The timthumb utility, used to handle cropping, zooming and resizing web images, is used by millions of blogs running certain themes and because it writes files into a directory during the image-resizing process, it can be used to launch web attacks.
Feedjit CEO Mark Maunder discovered the vulnerability during an audit of a successful attack on his own blog.
Eventually I found it. The hacker had done an eval(base64_decode(‘…long base64 encoded string’)) in one of WordPress PHP files. My bad for allowing that file to be writeable by the web server. Read on, because even if you set your file permissions correctly on the WordPress php files, you may still be vulnerable.
But what I really wanted to know was how the hell he wrote to a file on my machine.
I checked my nginx and apache access and error logs and eventually found a few PHP errors in the apache log that clued me in.

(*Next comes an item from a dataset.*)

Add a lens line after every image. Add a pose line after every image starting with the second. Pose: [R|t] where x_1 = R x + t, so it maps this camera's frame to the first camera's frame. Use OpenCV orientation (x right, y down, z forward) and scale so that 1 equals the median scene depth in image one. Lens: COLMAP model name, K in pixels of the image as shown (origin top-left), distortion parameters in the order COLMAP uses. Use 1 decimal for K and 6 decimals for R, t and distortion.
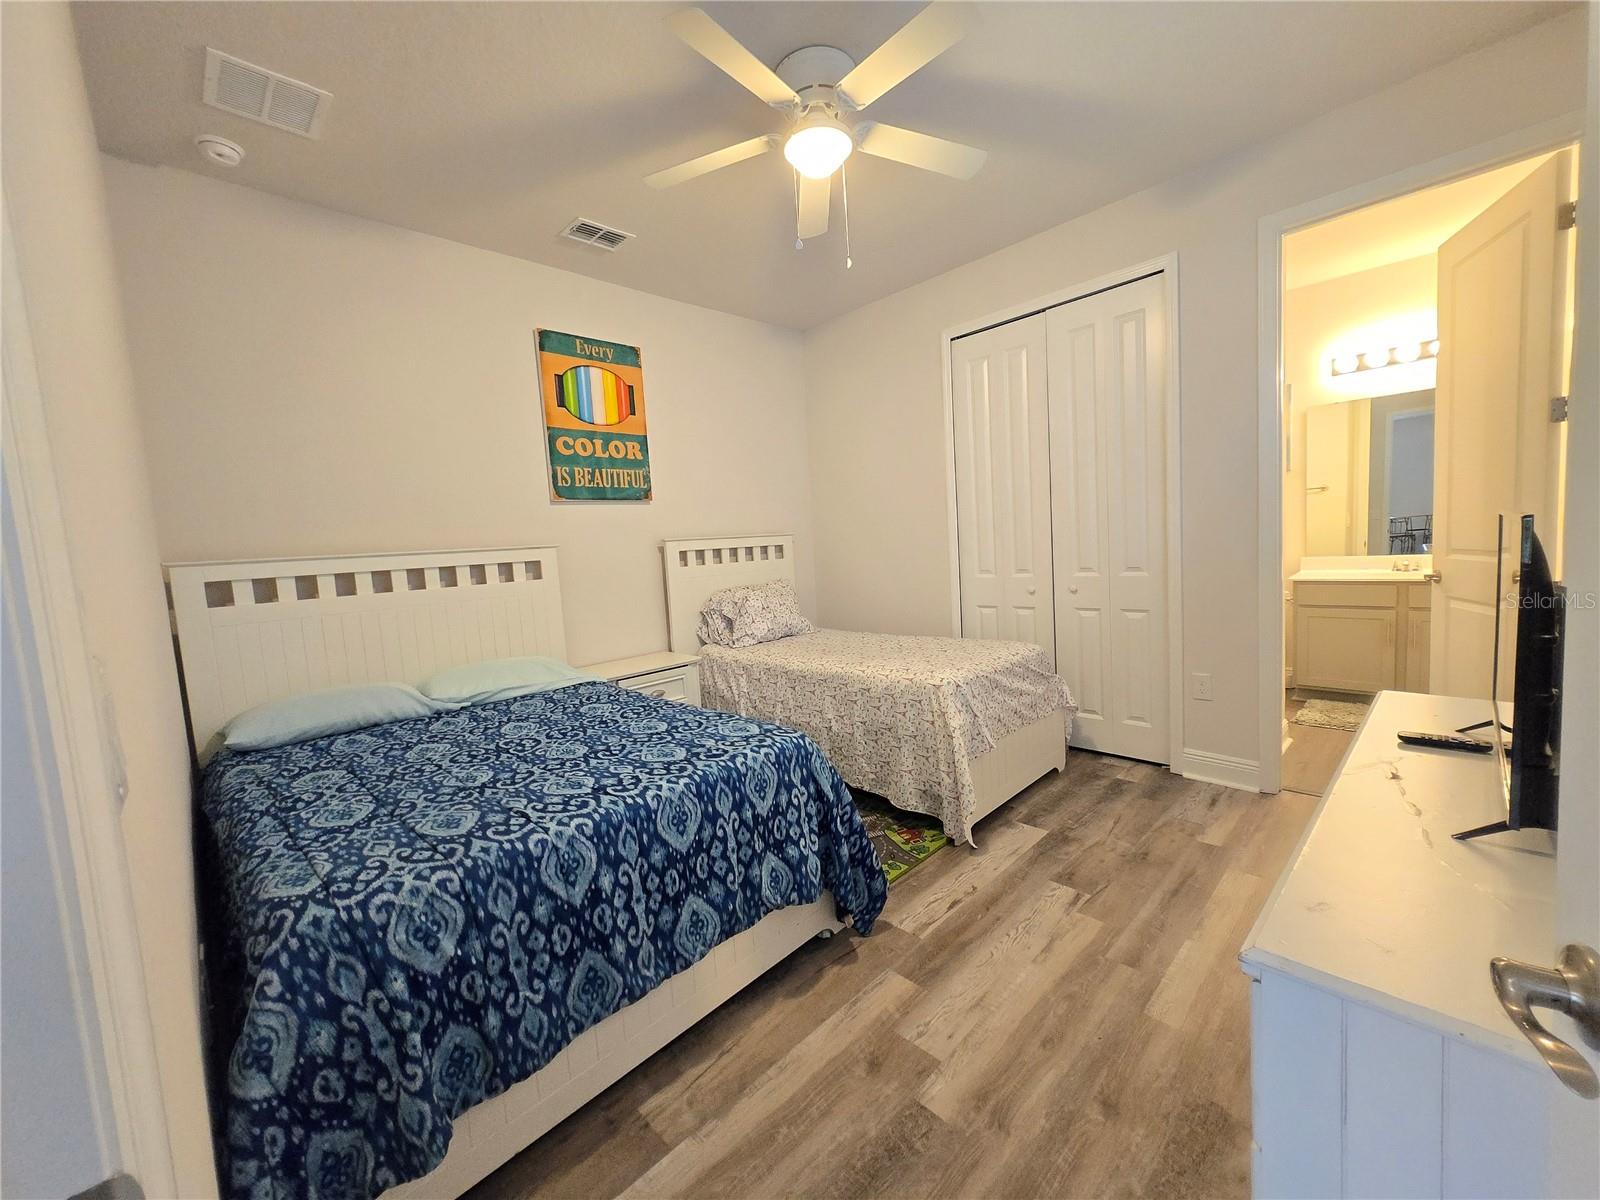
lens RADIAL K [[623.4, 0, 812.4], [0, 623.4, 593.4], [0, 0, 1]] dist [0.006905, -0.001220]
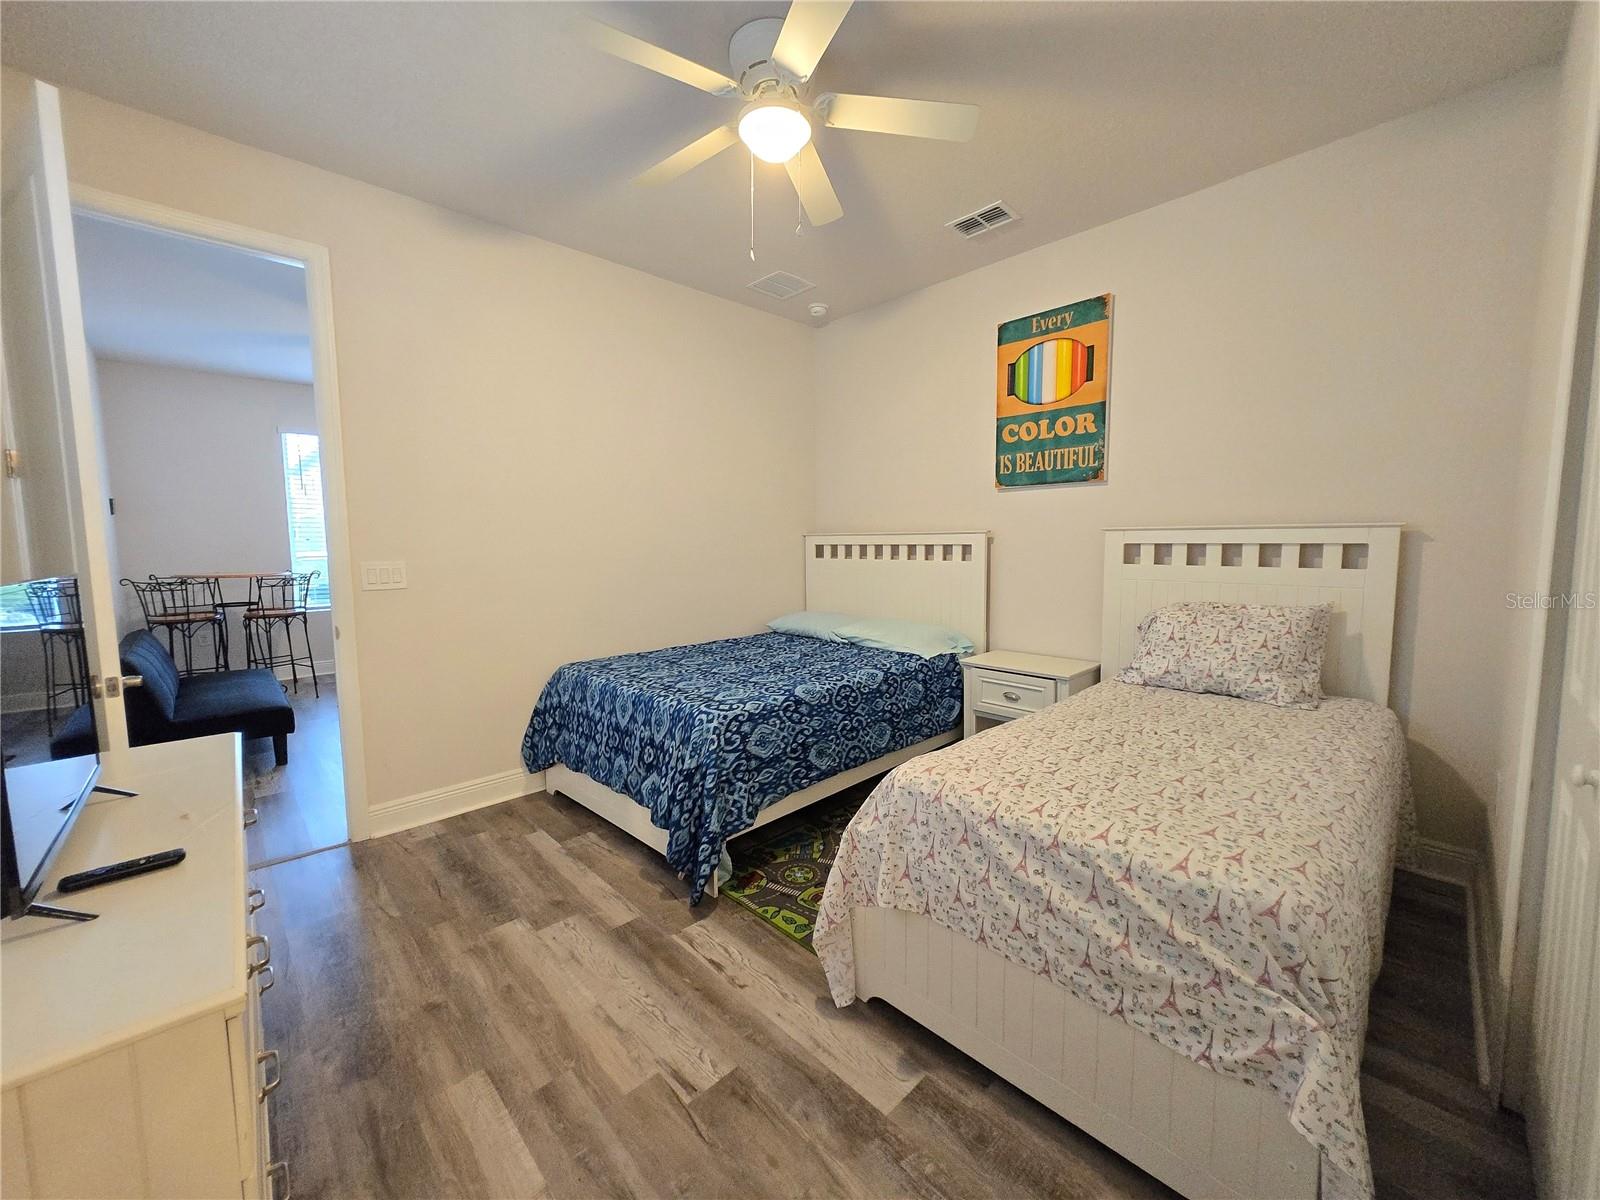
lens RADIAL K [[623.4, 0, 812.4], [0, 623.4, 593.4], [0, 0, 1]] dist [0.006905, -0.001220]
pose [[-0.009615, 0.150706, -0.988532, 0.646505], [-0.072477, 0.985872, 0.151006, -0.108392], [0.997324, 0.073098, 0.001443, 0.688045]]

Turns out the theme I’m using, Memoir, which I bought for $30 from ElegantThemes.com uses a library called timthumb.php. timthumb.php uses a cache directory which lives under wp-content and it writes to that directory when it fetches an image and resizes it.
If you can figure out a way to get timthumb to fetch a php file and put it in that directory, you’re in.
Maunder has submitted a patch for the open-source utility and has posted detailed instructions for WordPress users to check and mitigate the vulnerability.